Old Mill, Dundee, MI 22 Feb 2019

Old Mill, Dundee, MI

Dundee Mill
Photo from Mill website


Megan, Ace and Brenda

Equipment: ePod, Flir, Maglight Flashlights, Video and Audio Recorders, Ovulis, Trigger objects, SP-11.


According to the mill’s website, “Over the years, it has served as a grist mill, hydro-electric power plant, Ford factory and fabricating factory. Now it is has been restored by community volunteers to create a historical museum. The three-story frame mill as we know it was built in 1848-49 by Alfred Wilkerson, as a grist mill. The nearby dam had been constructed out of logs in 1846. The building is of Greek Revival design, popular in Monroe County in the 1840’s. “It is compact, geometric and of exquisite proportion,” according to the community’s Sesquicentennial Book, published in 1974. The windows are double-hung with multiple lights. The exterior doors are divided horizontally (Dutch) and the overall design is symmetrical. Hand-hewn beams, 10 x 10 inches for the main columns, support the building. The roof, floors and other connections were made with oak pegs. No longer existing are two smaller additions at the rear of the mill which were used to store flour barrels and milling tools during the building’s grist mill days. The Wilkersons sold the mill to Henry Smith of Berlin Township, in 1880 for $8,000. Two years later, Captain R.B. Davis purchased the mill. He built a new rafter dam in 1897. Timbers were floated to the site of the dam from a railroad bridge upstream which was unused and disassembled. Capt. Davis ground buckwheat flour and feed. In 1910, he sold the mill site to the Dundee Hydraulic Power Company, which built a concrete dam.
In the 1920’s Detroit Edison acquired the rights to power the Village, and the mill stood abandoned and weather-beaten until the 1930’s. In 1931, Village officials voted to demolish the building in a clean-up campaign. However, Henry Ford informed them that he was the new owner. In 1935, Mr. Ford began work on the Old Mill. He stripped the building to its original timber frame. It was rebuilt along the old lines, and timber for the mill foundation was cut from adjacent land and hand-hewed. Henry Ford also added a limestone structure in which he installed a Leffel turbine-powered G.E. generator and a steam-powered generator as well as a foundry and steam boilers. His new factory was now part of his grand design for dotting the countryside with village industries. The Dundee plant produced welding tips for Ford’s main factories. In the Depression Era, the plant was of major importance to the local economy. After Mr. Ford’s death, the company gradually withdrew its support of the village industries and the plant was sold in 1954 to Wolverine Manufacturing Company. The company converted the plant into a paper mill to produce gasket material. In 1970, Wolverine sold the landmark to the Village of Dundee for $1.00. The mill stood unused for the next decade until 1981 when the Old Mill Restoration Committee, a group of community volunteers, undertook the daunting task of turning the mill structure, hose first floor was covered with tar and chicken wire, into a museum.”

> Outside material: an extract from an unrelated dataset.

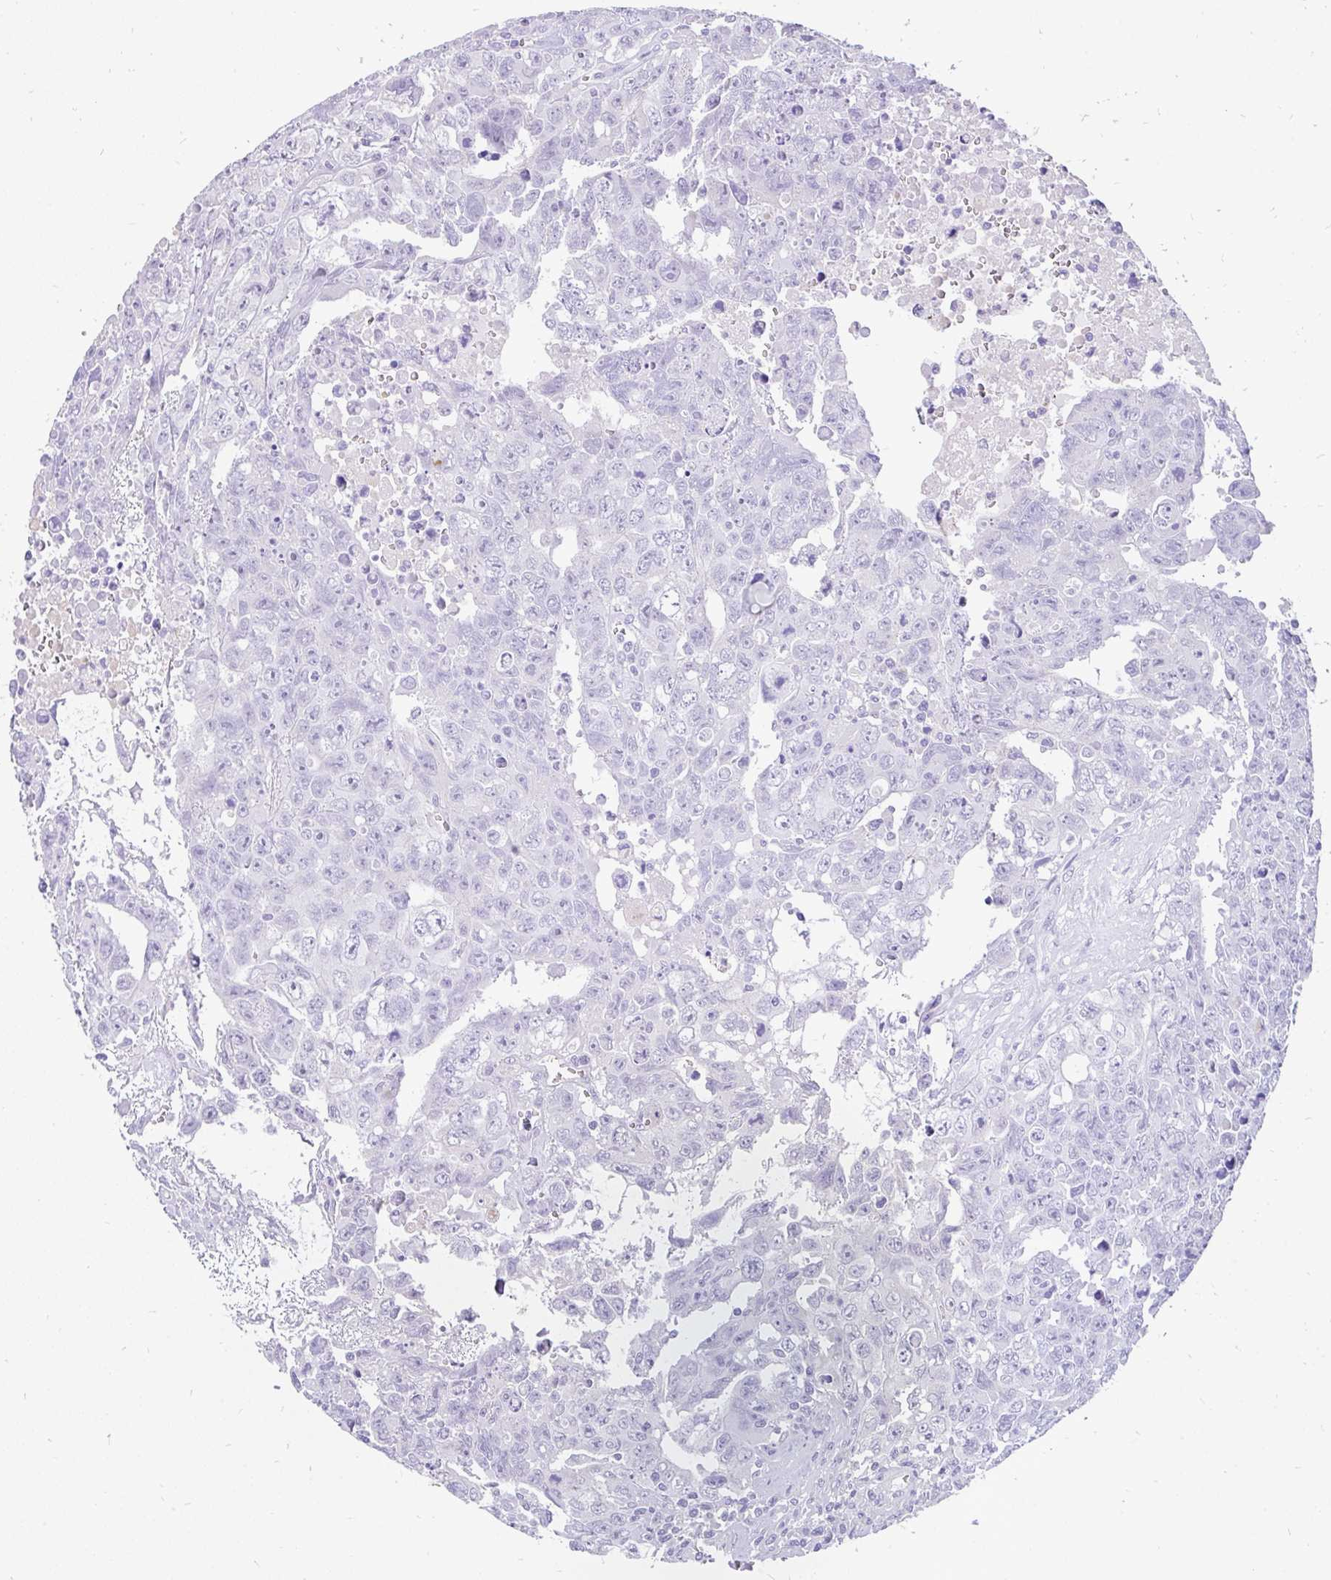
{"staining": {"intensity": "negative", "quantity": "none", "location": "none"}, "tissue": "testis cancer", "cell_type": "Tumor cells", "image_type": "cancer", "snomed": [{"axis": "morphology", "description": "Carcinoma, Embryonal, NOS"}, {"axis": "topography", "description": "Testis"}], "caption": "Testis cancer (embryonal carcinoma) was stained to show a protein in brown. There is no significant staining in tumor cells.", "gene": "INTS5", "patient": {"sex": "male", "age": 24}}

Currently SWPI is the team that manages most of the adult hunts at this site.  The site appears to be very active and there is talk about a young native girl that haunts the site.  There is possibly many spirits attached to items at the site due to it being a museum.


This investigation was a public hunt put on the DPX (Detroit Paranormal Expeditions).  They were very quick sessions broken up on various levels of the museum. Our team first started on the third floor.

Our Ovilus picked up the name Peggy and from what volunteers told us there was a wedding dress owned by a Margaret.

We then moved to the second floor but was barely able to get stuff set up before our group was moved to the basement.  We did get some flashlight activity but not enough time was given to determine if it was paranormal. We tried to start an SP-11 Session as well.

In the basement, Brenda attempted to take some FLIR photos but they did not save to the camera. The DPX team used a Kinnect program to show others how they may be able to pick up entities.  We then moved to another part of the basement to conduct and EVP session. Here the group then split up to different sections of the basement. Brenda had to leave due to the high mold content causing allergy issues in that area.

The last session was in the ball room with the group used the Spiritus application.  Many voices came out and called members names. Brenda kept hearing the word “Wolf”


Ace was sensing a spirit in the room.


The site appears to be very activity.  Theory is that many entities get energy from moving water sources and this would be the optimal place for spirits to live and be energized.  Also, with all the artifacts in the building, we are sure these were special items for specific persons, thus the family donating them to the museum which would cause entities to be on site.  Many teams have investigated this site so it is safe to assume there is much paranormal activity onsite.  We wish we had more time during the sessions but at this time is was not possible because it was a public hunt.